On Monday, England’s interim manager, Gareth Southgate, held a press conference where he announced that England captain Wayne Rooney would be dropped from the starting XI for Tuesday’s World Cup qualifier against Slovenia. In his place, Liverpool midfielder and captain Jordan Henderson will wear the armband for England.
Dropping Rooney comes as no surprise after the captain was heavily booed by the home fans in Saturday’s win over Malta.
The debate over whether Rooney should be in the starting XI has been going on all season. To be perfectly honest, it’s an incredibly silly debate. Being the captain shouldn’t guarantee you a place in the team, that should be decided on form. Right now, Rooney doesn’t deserve to start for club or country.
That doesn’t mean that Rooney should be dropped from the squad or have the captaincy stripped from him at all. Rooney still provides a lot of value to England. He’s been capped more than the next two outfield players combined. He has the ability to connect with managers, older players, and with new young players. The young players all want to learn from him, and having him around the training ground and using his experience could be vital for England both on and off the pitch.
Right now, Rooney is simply going through a rough patch in his career. He’ll rebound out of it, but until he does he’ll have to learn a different role with his team and that role is coming off the bench and making an impact.
The problem that England are currently facing isn’t that they have to drop Rooney, but rather what they do they once they’ve dropped him. England have no contingency plan for what to do after Rooney. Southgate saying that Jordan Henderson will wear the armband just goes to show that.

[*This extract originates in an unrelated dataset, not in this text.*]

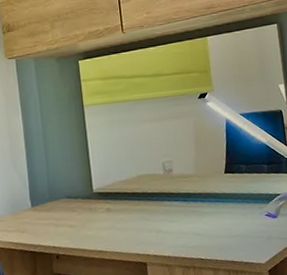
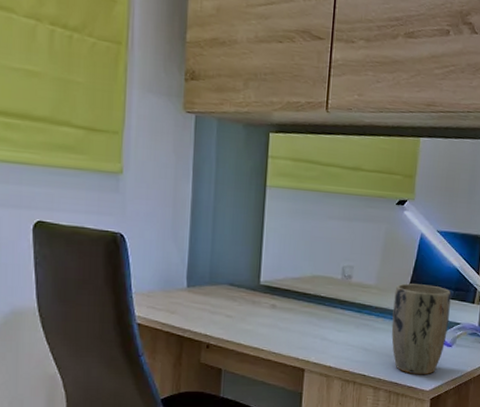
plant pot: none [213,163,270,250] -> present [391,283,451,375]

To put it simply, England will never win anything with Henderson leading them, let alone with Henderson in the starting XI. He’s a completely average midfielder who parlayed a good season with Sunderland into a move to Liverpool where he was declared the heir to Steven Gerrard. Since then he’s been a very overrated midfielder.
Henderson represents everything that has been wrong and is still wrong with England. He was highly touted as he broke into the first team and made a move to a bigger club where he hasn’t done anything spectacular. However, he has always been out there to the point where England now think they have a quality player on their hands when in truth, they don’t.
Henderson is essentially England’s version of Michael Bradley. Two players who at this point their names are bigger then their on field contributions. Managers look at them as leaders, stick them in the middle of the field, and then build the rest of the team around them, even though there are probably better being left on the bench. Every so often they produce a moment of magic to remind you what they’re capable of, but for the most part they are average.
At his press conference, Southgate said he chose Henderson because he’s the captain of Liverpool. He has experience being a captain and that made him the logical choice. That reasoning is ridiculous but it does underscore a bigger problem England have. If not Henderson than who else?
Harry Kane has been with the national team for just over a year, Daniel Sturridge is always injured. Gary Cahill was the vice captain under Roy Hodgson but his form has been all over the place in the past year.
Those suggestions all look toward the past England though, the version of England that fails time and time again. This time around, England need to look toward the future. They need to change things up. There have been calls to strip Rooney of the captaincy and hand it to John Stones. While that sounds ridiculous, it’s not so far off from the way England should be thinking.
In fact, England should be looking toward a younger player to be the next captain, it’s just that Stones isn’t the right young player. The player should be Tottenham midfielder Eric Dier.
Dier is a quiet player who does his job extremely well. He sits in front of the back four, staying out of the spotlight, to allow England’s attacking players to go and do what they do best. He has the ability to hit a free kick every once in a while as we saw against Russia in France last summer.
Most importantly though is that Dier grew up in Portugal. He’s the only English player that plays with a different style. More than anything else, that’s what England need.
A transition from the old English rough and tumble style that doesn’t work, into taking the style of many different countries and making them their own. Dier represents that new style, Henderson represents the old English style that failed time and time again.
Henderson can take the armband for now, England will qualify for the World Cup regardless of who their manager is. Right now, Rooney should remain captain of England, but England should be thinking of what to do when he retires. And the answer to that question should be Dier.